Chelsea Logistics and Infrastructure Holdings Corporation (CLC) is right sizing its workforce and slashing planned capital expenditures, among other strategies, in response to the coronavirus (COVID-19) pandemic.
While all of Chelsea’s business segments showed significant growth in the first two months of 2020, the company said this momentum was interrupted by the COVID-19 pandemic, which caused a slowdown in business activities.
“The COVID-19 pandemic has affected almost all industries all over the world and we are not an exception. The shipping industry has been severely affected by the ECQ [enhanced community quarantine] and GCQ [general community quarantine], and unfortunately this coincided with the industry’s peak season,” Chelsea president and chief executive officer Chryss Alfonsus V. Damuy said in a statement.
In response, Chelsea said it immediately revisited future strategies, including strengthening its balance sheet and aggressive fixed asset management by slashing planned capital expenditures and disposing of aging and underperforming vessels.
With there’s limited shipping operations during the community quarantine, Chelsea said it has intensified its logistics services to cater to other products from its previous norm, such as transporting fast-moving consumer goods and medical supplies across the country.
The group’s logistics arm, Worklink Services, Inc., continues to address the demand and requirements for logistics services, particularly for specialized and efficient delivery service.
Chelsea said it “is now poised to take advantage of the opportunities in sectors with positive and resilient economic outlook, including e-commerce which is seen to grow four times in the next five years and infrastructure projects related to the Government’s Build, Build, Build Program.”
It added that the group is also engaged in industries vital to the Philippine economy such as logistics, a fast-growing sector in the country.
As for upcoming infrastructure projects, namely the Davao Sasa Port and Davao Airport modernization projects, the group sees its revenues coming from shares from terminal fees, airport concessions, cargo handling and stevedoring, and docking charges.
Chelsea last year was granted original proponent status for its unsolicited proposal to modernize Davao Sasa Port, while the National Economic and Development Authority Investment Coordination Committee has approved the unsolicited operate-add-transfer proposal by Chelsea for Davao International Airport.

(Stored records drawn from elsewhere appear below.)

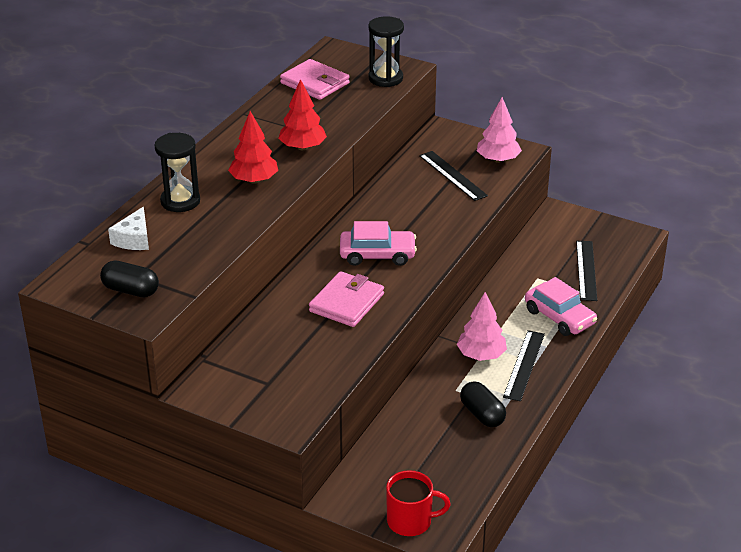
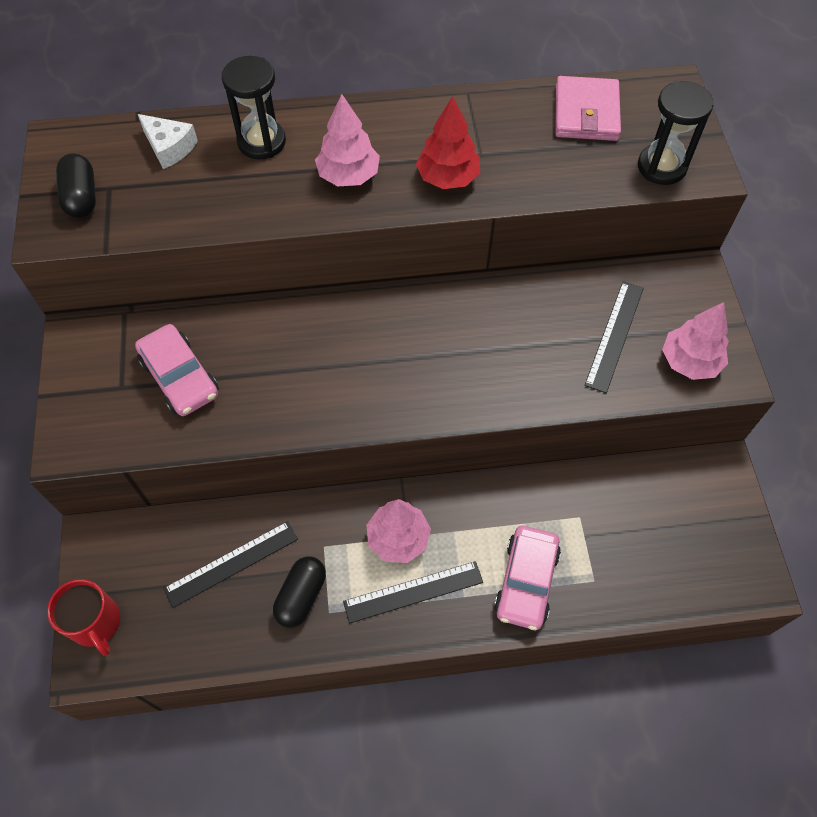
camera: 55 degrees right, 25 degrees up
(134, 239) = (169, 147): white cheese -> white cheese turned 120 degrees counterclockwise
(254, 180) = (348, 175): red tree -> pink tree
(346, 303) = (298, 375): pink wallet -> none
(377, 255) = (403, 353): pink car -> pink car (180, 377)
(586, 270) = (638, 561): black ruler -> black ruler (231, 563)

Damuy said the group has been in talks with possible partners with operations overseas which the company foresees to bring value to the business considering their wide experience in shipping.
“These discussions are still in the initial stages and we will disclose further details once plans are more definite. We are overly cautious on this matter as we wanted to enter into a partnership that will not only bring in financial investments, but also bring in expertise, best practices and value to the overall business,” added Damuy.

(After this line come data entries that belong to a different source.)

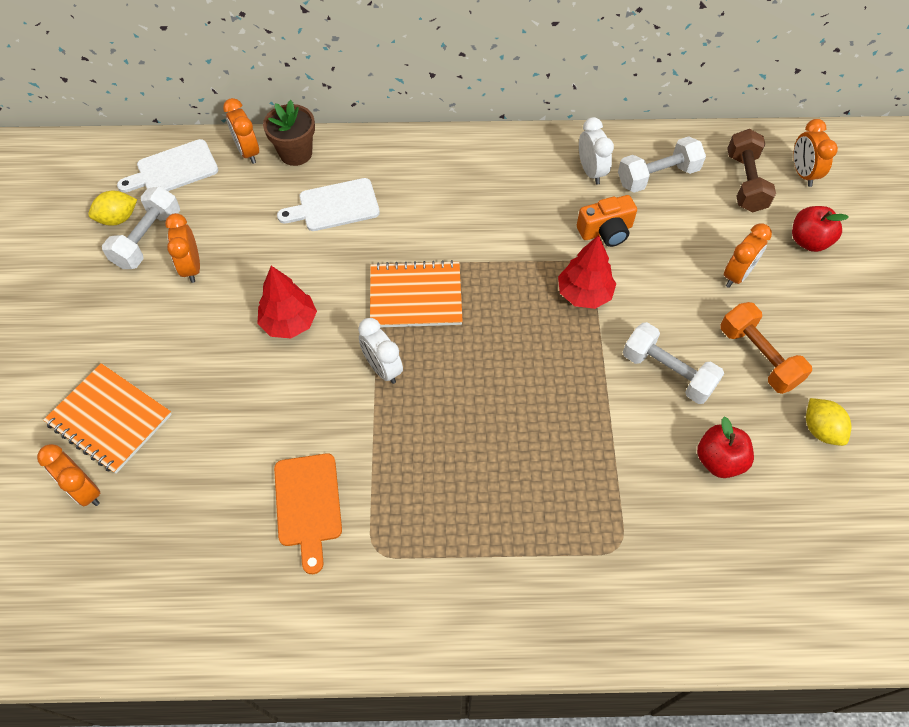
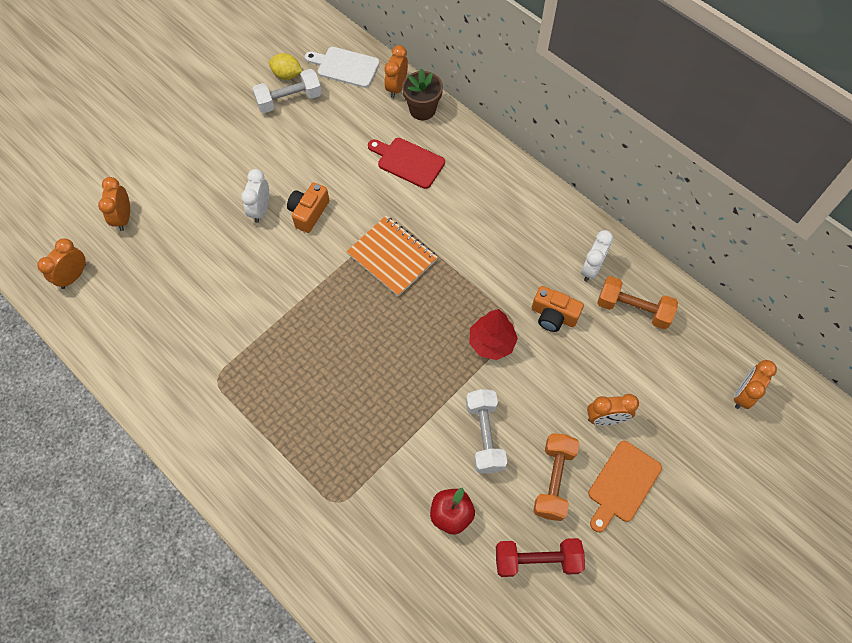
camera: 45 degrees right, 5 degrees up
(110, 419) = (171, 189): orange notebook -> none
(192, 267) = (294, 136): orange clock -> orange clock (74, 276)
(289, 323) = (309, 213): red tree -> orange camera
(308, 505) = (211, 323): orange cutting board -> orange cutting board (622, 484)
(334, 206) = (408, 162): white cutting board -> red cutting board
(382, 368) = (328, 283): white clock -> white clock (260, 210)
(657, 176) = (633, 309): white dumbbell -> orange dumbbell
(745, 182) = (691, 365): brown dumbbell -> none
(808, 241) = (685, 442): red apple -> none
(820, 430) = (537, 560): yellow lemon -> red dumbbell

In addition, the group is considering synergies with existing services in tankering, tugboat assist and freight services.
Chelsea chief financial officer Ignacia S. Braga IV said the company is experiencing birth pains with recent investments even as it is working on synergies across its operations.
As the group’s businesses are capital intensive, it takes time, usually years, to prepare and introduce various services to the market, and only then do cashflows gradually come in for these projects, he said.
“While we’re focused on building our core businesses, we can see in the recent earnings report that core income has been starting to solidify and will continue to grow in the coming years. We do not immediately get to reap the rewards from our investments and hard work. We are yet to realize the full potential of these projects as they are still in the infancy stage.” Braga said.
Chelsea has yet to release its full year 2019 and first quarter 2020 financial report.